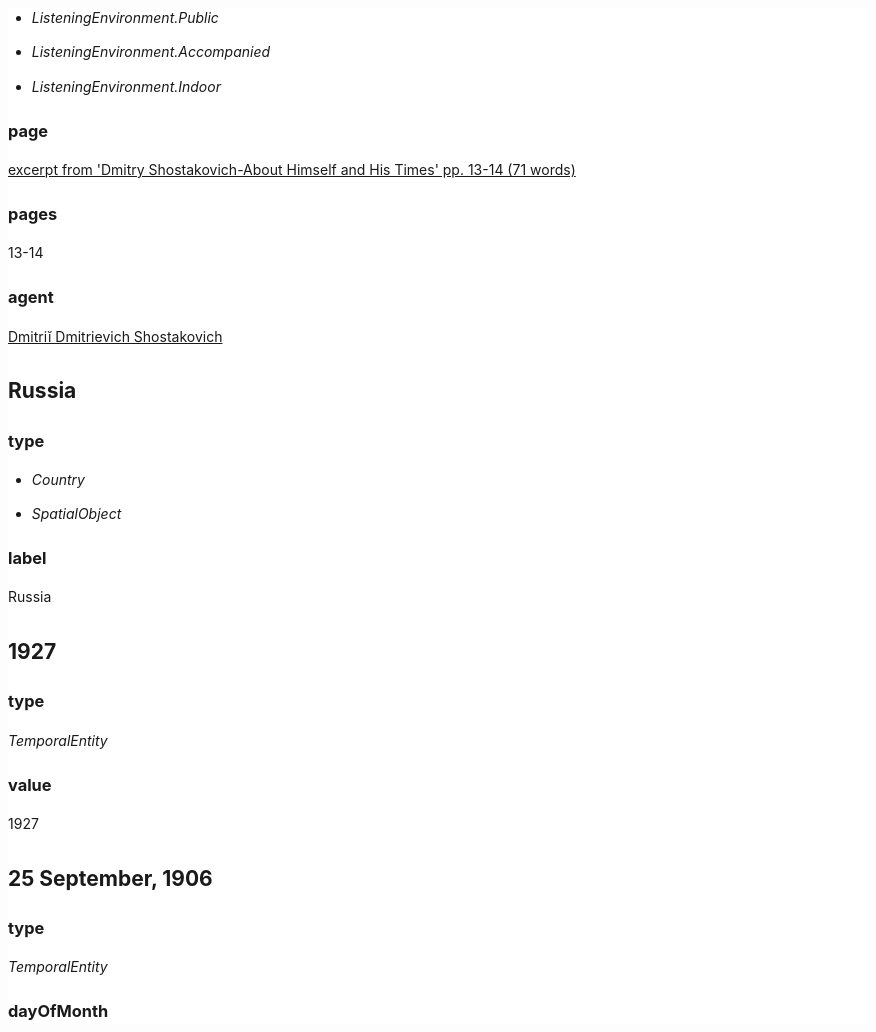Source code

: - *ListeningEnvironment.Public*

 - *ListeningEnvironment.Accompanied*

 - *ListeningEnvironment.Indoor*

### page


[excerpt from 'Dmitry Shostakovich-About Himself and His Times' pp. 13-14 (71 words)](#excerpt-from-'Dmitry-Shostakovich-About-Himself-and-His-Times'-pp.-13-14-(71-words))

### pages


13-14

### agent


[Dmitriĭ Dmitrievich Shostakovich](#Dmitriĭ-Dmitrievich-Shostakovich)

## Russia

### type

 - *Country*

 - *SpatialObject*

### label


Russia

## 1927

### type


*TemporalEntity*

### value


1927

## 25 September, 1906

### type


*TemporalEntity*

### dayOfMonth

============================================================

Exercise requirements => Look through the records above for the string "ListeningEnvironment", then copy every line that has it.

Answer box =>
: - *ListeningEnvironment.Public*
 - *ListeningEnvironment.Accompanied*
 - *ListeningEnvironment.Indoor*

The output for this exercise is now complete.